The records of the Sharia Court of Jerusalem were not damaged or attacked, as happened in Nablus or Hebron, for example, which witnessed periods of tension and waves of anger during which the courts were looted and burned, which did not happen in Jerusalem.

Historical details
In these records, the sailor can live in the details of a distant time period, says Rabay’ah, adding, “Even on holidays, he used to write in the records that today is a holiday, and that the court did not record anything about it.” In his belief, too, it is possible to see human behavior, customs and traditions "as if you were living in that era".

The researcher adds that the records are written and documented history, and conclusive evidence of the details of life, from which it is possible to identify the names of families and their development over the years, and even the names of regions and the origin of their names, which are suspected of Jewish origin, to discover that they are of Ottoman origin.

For example, Rabaia says that the names of the regions in Palestine were either indicative of a specific group that inhabited the site, or passed through it, or it was a geographical description of the place; Such as the town of Silwan, which is adjacent to the blessed Al-Aqsa Mosque, whose name at that time appears as "Lisan al-Wadi" because its geographical shape resembles the tongue.

Rabaiah studied these records for nearly 20 continuous years, and found that they are divided into two parts: the first in Arabic was for daily issues and transactions, and the second in the Ottoman language - in Arabic letters - and specialized in sultan issues or insignia, rulings of governors, and “Royal Patents”, that is, employment books that become Only effective if it is officially registered with court records.

Fadi Al-Asa/ Photos by A.  Dr..  Ibrahim Rabay’a while working on categorizing and archiving the records of the Jerusalem Sharia Court in his home in the town of Maythlon in the Jenin governorate in the north of the occupied West BankRabay'a re-archives the daily life documented in the records of the Sharia court in Jerusalem during the rule of the Ottoman Empire.

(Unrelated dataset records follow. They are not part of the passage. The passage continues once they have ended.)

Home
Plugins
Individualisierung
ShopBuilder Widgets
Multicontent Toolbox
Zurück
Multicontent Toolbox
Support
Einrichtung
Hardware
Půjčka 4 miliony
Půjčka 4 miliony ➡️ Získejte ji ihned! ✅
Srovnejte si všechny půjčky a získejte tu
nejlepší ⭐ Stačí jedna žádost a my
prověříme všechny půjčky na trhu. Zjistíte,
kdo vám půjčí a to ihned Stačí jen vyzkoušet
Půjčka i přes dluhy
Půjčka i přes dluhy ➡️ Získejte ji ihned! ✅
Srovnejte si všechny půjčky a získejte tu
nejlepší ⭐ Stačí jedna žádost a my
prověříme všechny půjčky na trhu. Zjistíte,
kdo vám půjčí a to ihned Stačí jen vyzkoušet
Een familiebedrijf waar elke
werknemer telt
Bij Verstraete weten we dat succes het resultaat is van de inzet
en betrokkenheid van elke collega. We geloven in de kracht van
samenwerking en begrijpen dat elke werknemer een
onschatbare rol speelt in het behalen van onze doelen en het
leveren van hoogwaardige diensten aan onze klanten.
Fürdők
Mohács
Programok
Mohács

Records in the "microfilm"
Rabay'a also found that some records consisted of 260-420 pages, and the size of the paper was between 20-30 cm. In the early eighties, these records were microfilmed by Mahmoud Atallah, Professor of History at An-Najah National University, in cooperation with the Director of the Manuscript Center at the University of Jordan, Adnan Al-Bakhit.

The center rescheduled the records in more than 20 columns, and it was difficult for researchers to dive into them, while Rabaiah rescheduled the records in 4 columns, after hardly obtaining a microfilm reader.

The first column, as classified by the researcher, contains the page number and the judge's name, the second contains the number and date of the "argument/document", the third column explains the subject of the case, and the fourth column contains information, analyzes, and an explanation of some of its terms.

A Journey That Started With a PhD
Rabaya began archiving these records while preparing for a doctoral study on “Jerusalem in the 17th Century,” when he found that researchers had stopped completing their tabulation.

Rabaya completed his doctoral thesis, from Al-Nelain University in Sudan, in 2006, after which he completed his work in records from his home in the town of Maythaloun near Jenin (northern West Bank), to begin reclassifying and archiving the era between 1550-1598, with 37 records published in the Center. The Turkish “ARCICA”, affiliated with the Organization of Islamic Cooperation, and 5 records that it published before contracting with the center, and 7 records that are ready for publication.

Rabaia needs to work on each record between two to 4 months, and despite the cessation of funding his activity from the Turkish Center after the Corona pandemic, he never left these records, but rather browses them and works on tabulating, analyzing and archiving them, because he lives all the details of life daily in Jerusalem for 400 years.